Le mystère de la jument de Saint-Martin de l'église de Creully (Creully sur Seulles)

Vous connaissez sans doute la légende ancienne de saint Martin et de son
manteau partagé. Un soir d’hiver, le bon saint croisa un mendiant, dépouillé par un hérétique sans pitié. Le pauvre homme, réduit à un simple turban, frissonnait sous le ciel impitoyable. Assez pour échapper au rhume, mais bien trop peu pour braver la morsure du vent glacé. Sans une hésitation, saint Martin trancha son manteau en deux et en enveloppa l’infortuné, le sauvant ainsi d’une toux cruelle.

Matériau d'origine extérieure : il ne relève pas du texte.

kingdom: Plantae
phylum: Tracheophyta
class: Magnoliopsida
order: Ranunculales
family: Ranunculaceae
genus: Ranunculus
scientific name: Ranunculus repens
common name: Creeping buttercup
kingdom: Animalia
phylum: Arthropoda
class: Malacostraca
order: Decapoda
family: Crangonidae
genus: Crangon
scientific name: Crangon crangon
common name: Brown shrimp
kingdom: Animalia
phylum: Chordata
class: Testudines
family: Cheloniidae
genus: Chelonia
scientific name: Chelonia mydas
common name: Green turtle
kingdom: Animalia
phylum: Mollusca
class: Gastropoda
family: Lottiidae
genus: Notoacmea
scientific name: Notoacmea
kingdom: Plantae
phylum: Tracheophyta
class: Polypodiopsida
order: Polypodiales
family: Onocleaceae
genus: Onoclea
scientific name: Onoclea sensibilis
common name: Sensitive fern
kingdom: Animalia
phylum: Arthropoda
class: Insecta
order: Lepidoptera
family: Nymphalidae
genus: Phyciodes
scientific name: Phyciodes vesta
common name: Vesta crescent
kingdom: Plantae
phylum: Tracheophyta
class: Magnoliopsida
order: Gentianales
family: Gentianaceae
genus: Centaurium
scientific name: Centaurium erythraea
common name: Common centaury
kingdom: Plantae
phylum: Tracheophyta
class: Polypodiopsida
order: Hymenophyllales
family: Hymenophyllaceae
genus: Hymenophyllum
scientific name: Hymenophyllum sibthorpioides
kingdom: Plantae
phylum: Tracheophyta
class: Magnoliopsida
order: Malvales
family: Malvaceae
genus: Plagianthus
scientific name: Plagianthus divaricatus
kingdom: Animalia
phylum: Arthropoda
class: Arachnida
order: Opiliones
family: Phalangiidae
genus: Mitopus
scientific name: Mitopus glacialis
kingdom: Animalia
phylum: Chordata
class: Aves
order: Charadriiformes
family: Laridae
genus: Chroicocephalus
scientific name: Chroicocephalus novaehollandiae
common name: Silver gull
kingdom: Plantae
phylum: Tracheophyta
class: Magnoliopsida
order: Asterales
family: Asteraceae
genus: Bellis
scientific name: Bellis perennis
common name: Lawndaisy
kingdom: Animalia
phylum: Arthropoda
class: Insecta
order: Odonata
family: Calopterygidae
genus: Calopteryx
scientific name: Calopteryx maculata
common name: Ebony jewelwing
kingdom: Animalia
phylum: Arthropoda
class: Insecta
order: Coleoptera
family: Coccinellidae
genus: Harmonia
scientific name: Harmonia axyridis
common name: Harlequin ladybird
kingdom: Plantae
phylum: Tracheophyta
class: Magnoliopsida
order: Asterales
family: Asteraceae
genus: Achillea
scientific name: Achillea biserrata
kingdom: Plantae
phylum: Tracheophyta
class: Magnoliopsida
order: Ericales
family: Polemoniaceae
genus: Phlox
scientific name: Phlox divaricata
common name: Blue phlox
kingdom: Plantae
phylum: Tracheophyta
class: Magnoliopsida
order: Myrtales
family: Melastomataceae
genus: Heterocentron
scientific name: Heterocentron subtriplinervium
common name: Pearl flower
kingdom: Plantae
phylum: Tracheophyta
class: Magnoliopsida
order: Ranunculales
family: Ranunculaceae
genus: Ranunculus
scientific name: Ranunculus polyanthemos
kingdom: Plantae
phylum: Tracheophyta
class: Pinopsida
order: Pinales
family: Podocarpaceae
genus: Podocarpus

Mais saviez-vous qu’à Creully, une autre légende, plus discrète et tout aussi savoureuse, s’est tissée autour du saint et de sa monture ?

Au fronton de l’église de Creully, un artiste local, Louis Cauvin, natif d’Esquay-sur-Seulles, a taillé dans la pierre d’Orival, en 1874, une œuvre d’une grâce rare : saint Martin, fier et noble, trônant sur un destrier superbe, harnaché et ferré, paré de tous les attributs d’un étalon de guerre. Rien ne manquait à cette représentation : ni le chapeau du saint, ni son manteau, ni même ses éperons. Tous s’accordaient à dire que cette sculpture était un chef-d’œuvre sans défaut.

Pourtant, trois vieilles demoiselles, chaque fois qu’elles passaient devant l’édifice, se signaient avec une gravité troublante. Leur tristesse intrigua longtemps les habitants. Jusqu’à ce qu’on découvre leur secret : les trois sœurs, après un pèlerinage chez le sculpteur, lui avaient démontré, textes à l’appui — ou du moins le prétendaient-elles —, que saint Martin n’avait jamais monté qu’une jument, et non un cheval.

Louis Cauvin, homme de foi et de raison, céda à leurs arguments. Et c’est ainsi que, contre toute attente, le saint Martin de Creully se retrouva, seul au monde, juché sur une jument. Une énigme de pierre, un mystère qui, depuis, fait sourire les passants et frémir les cœurs superstitieux.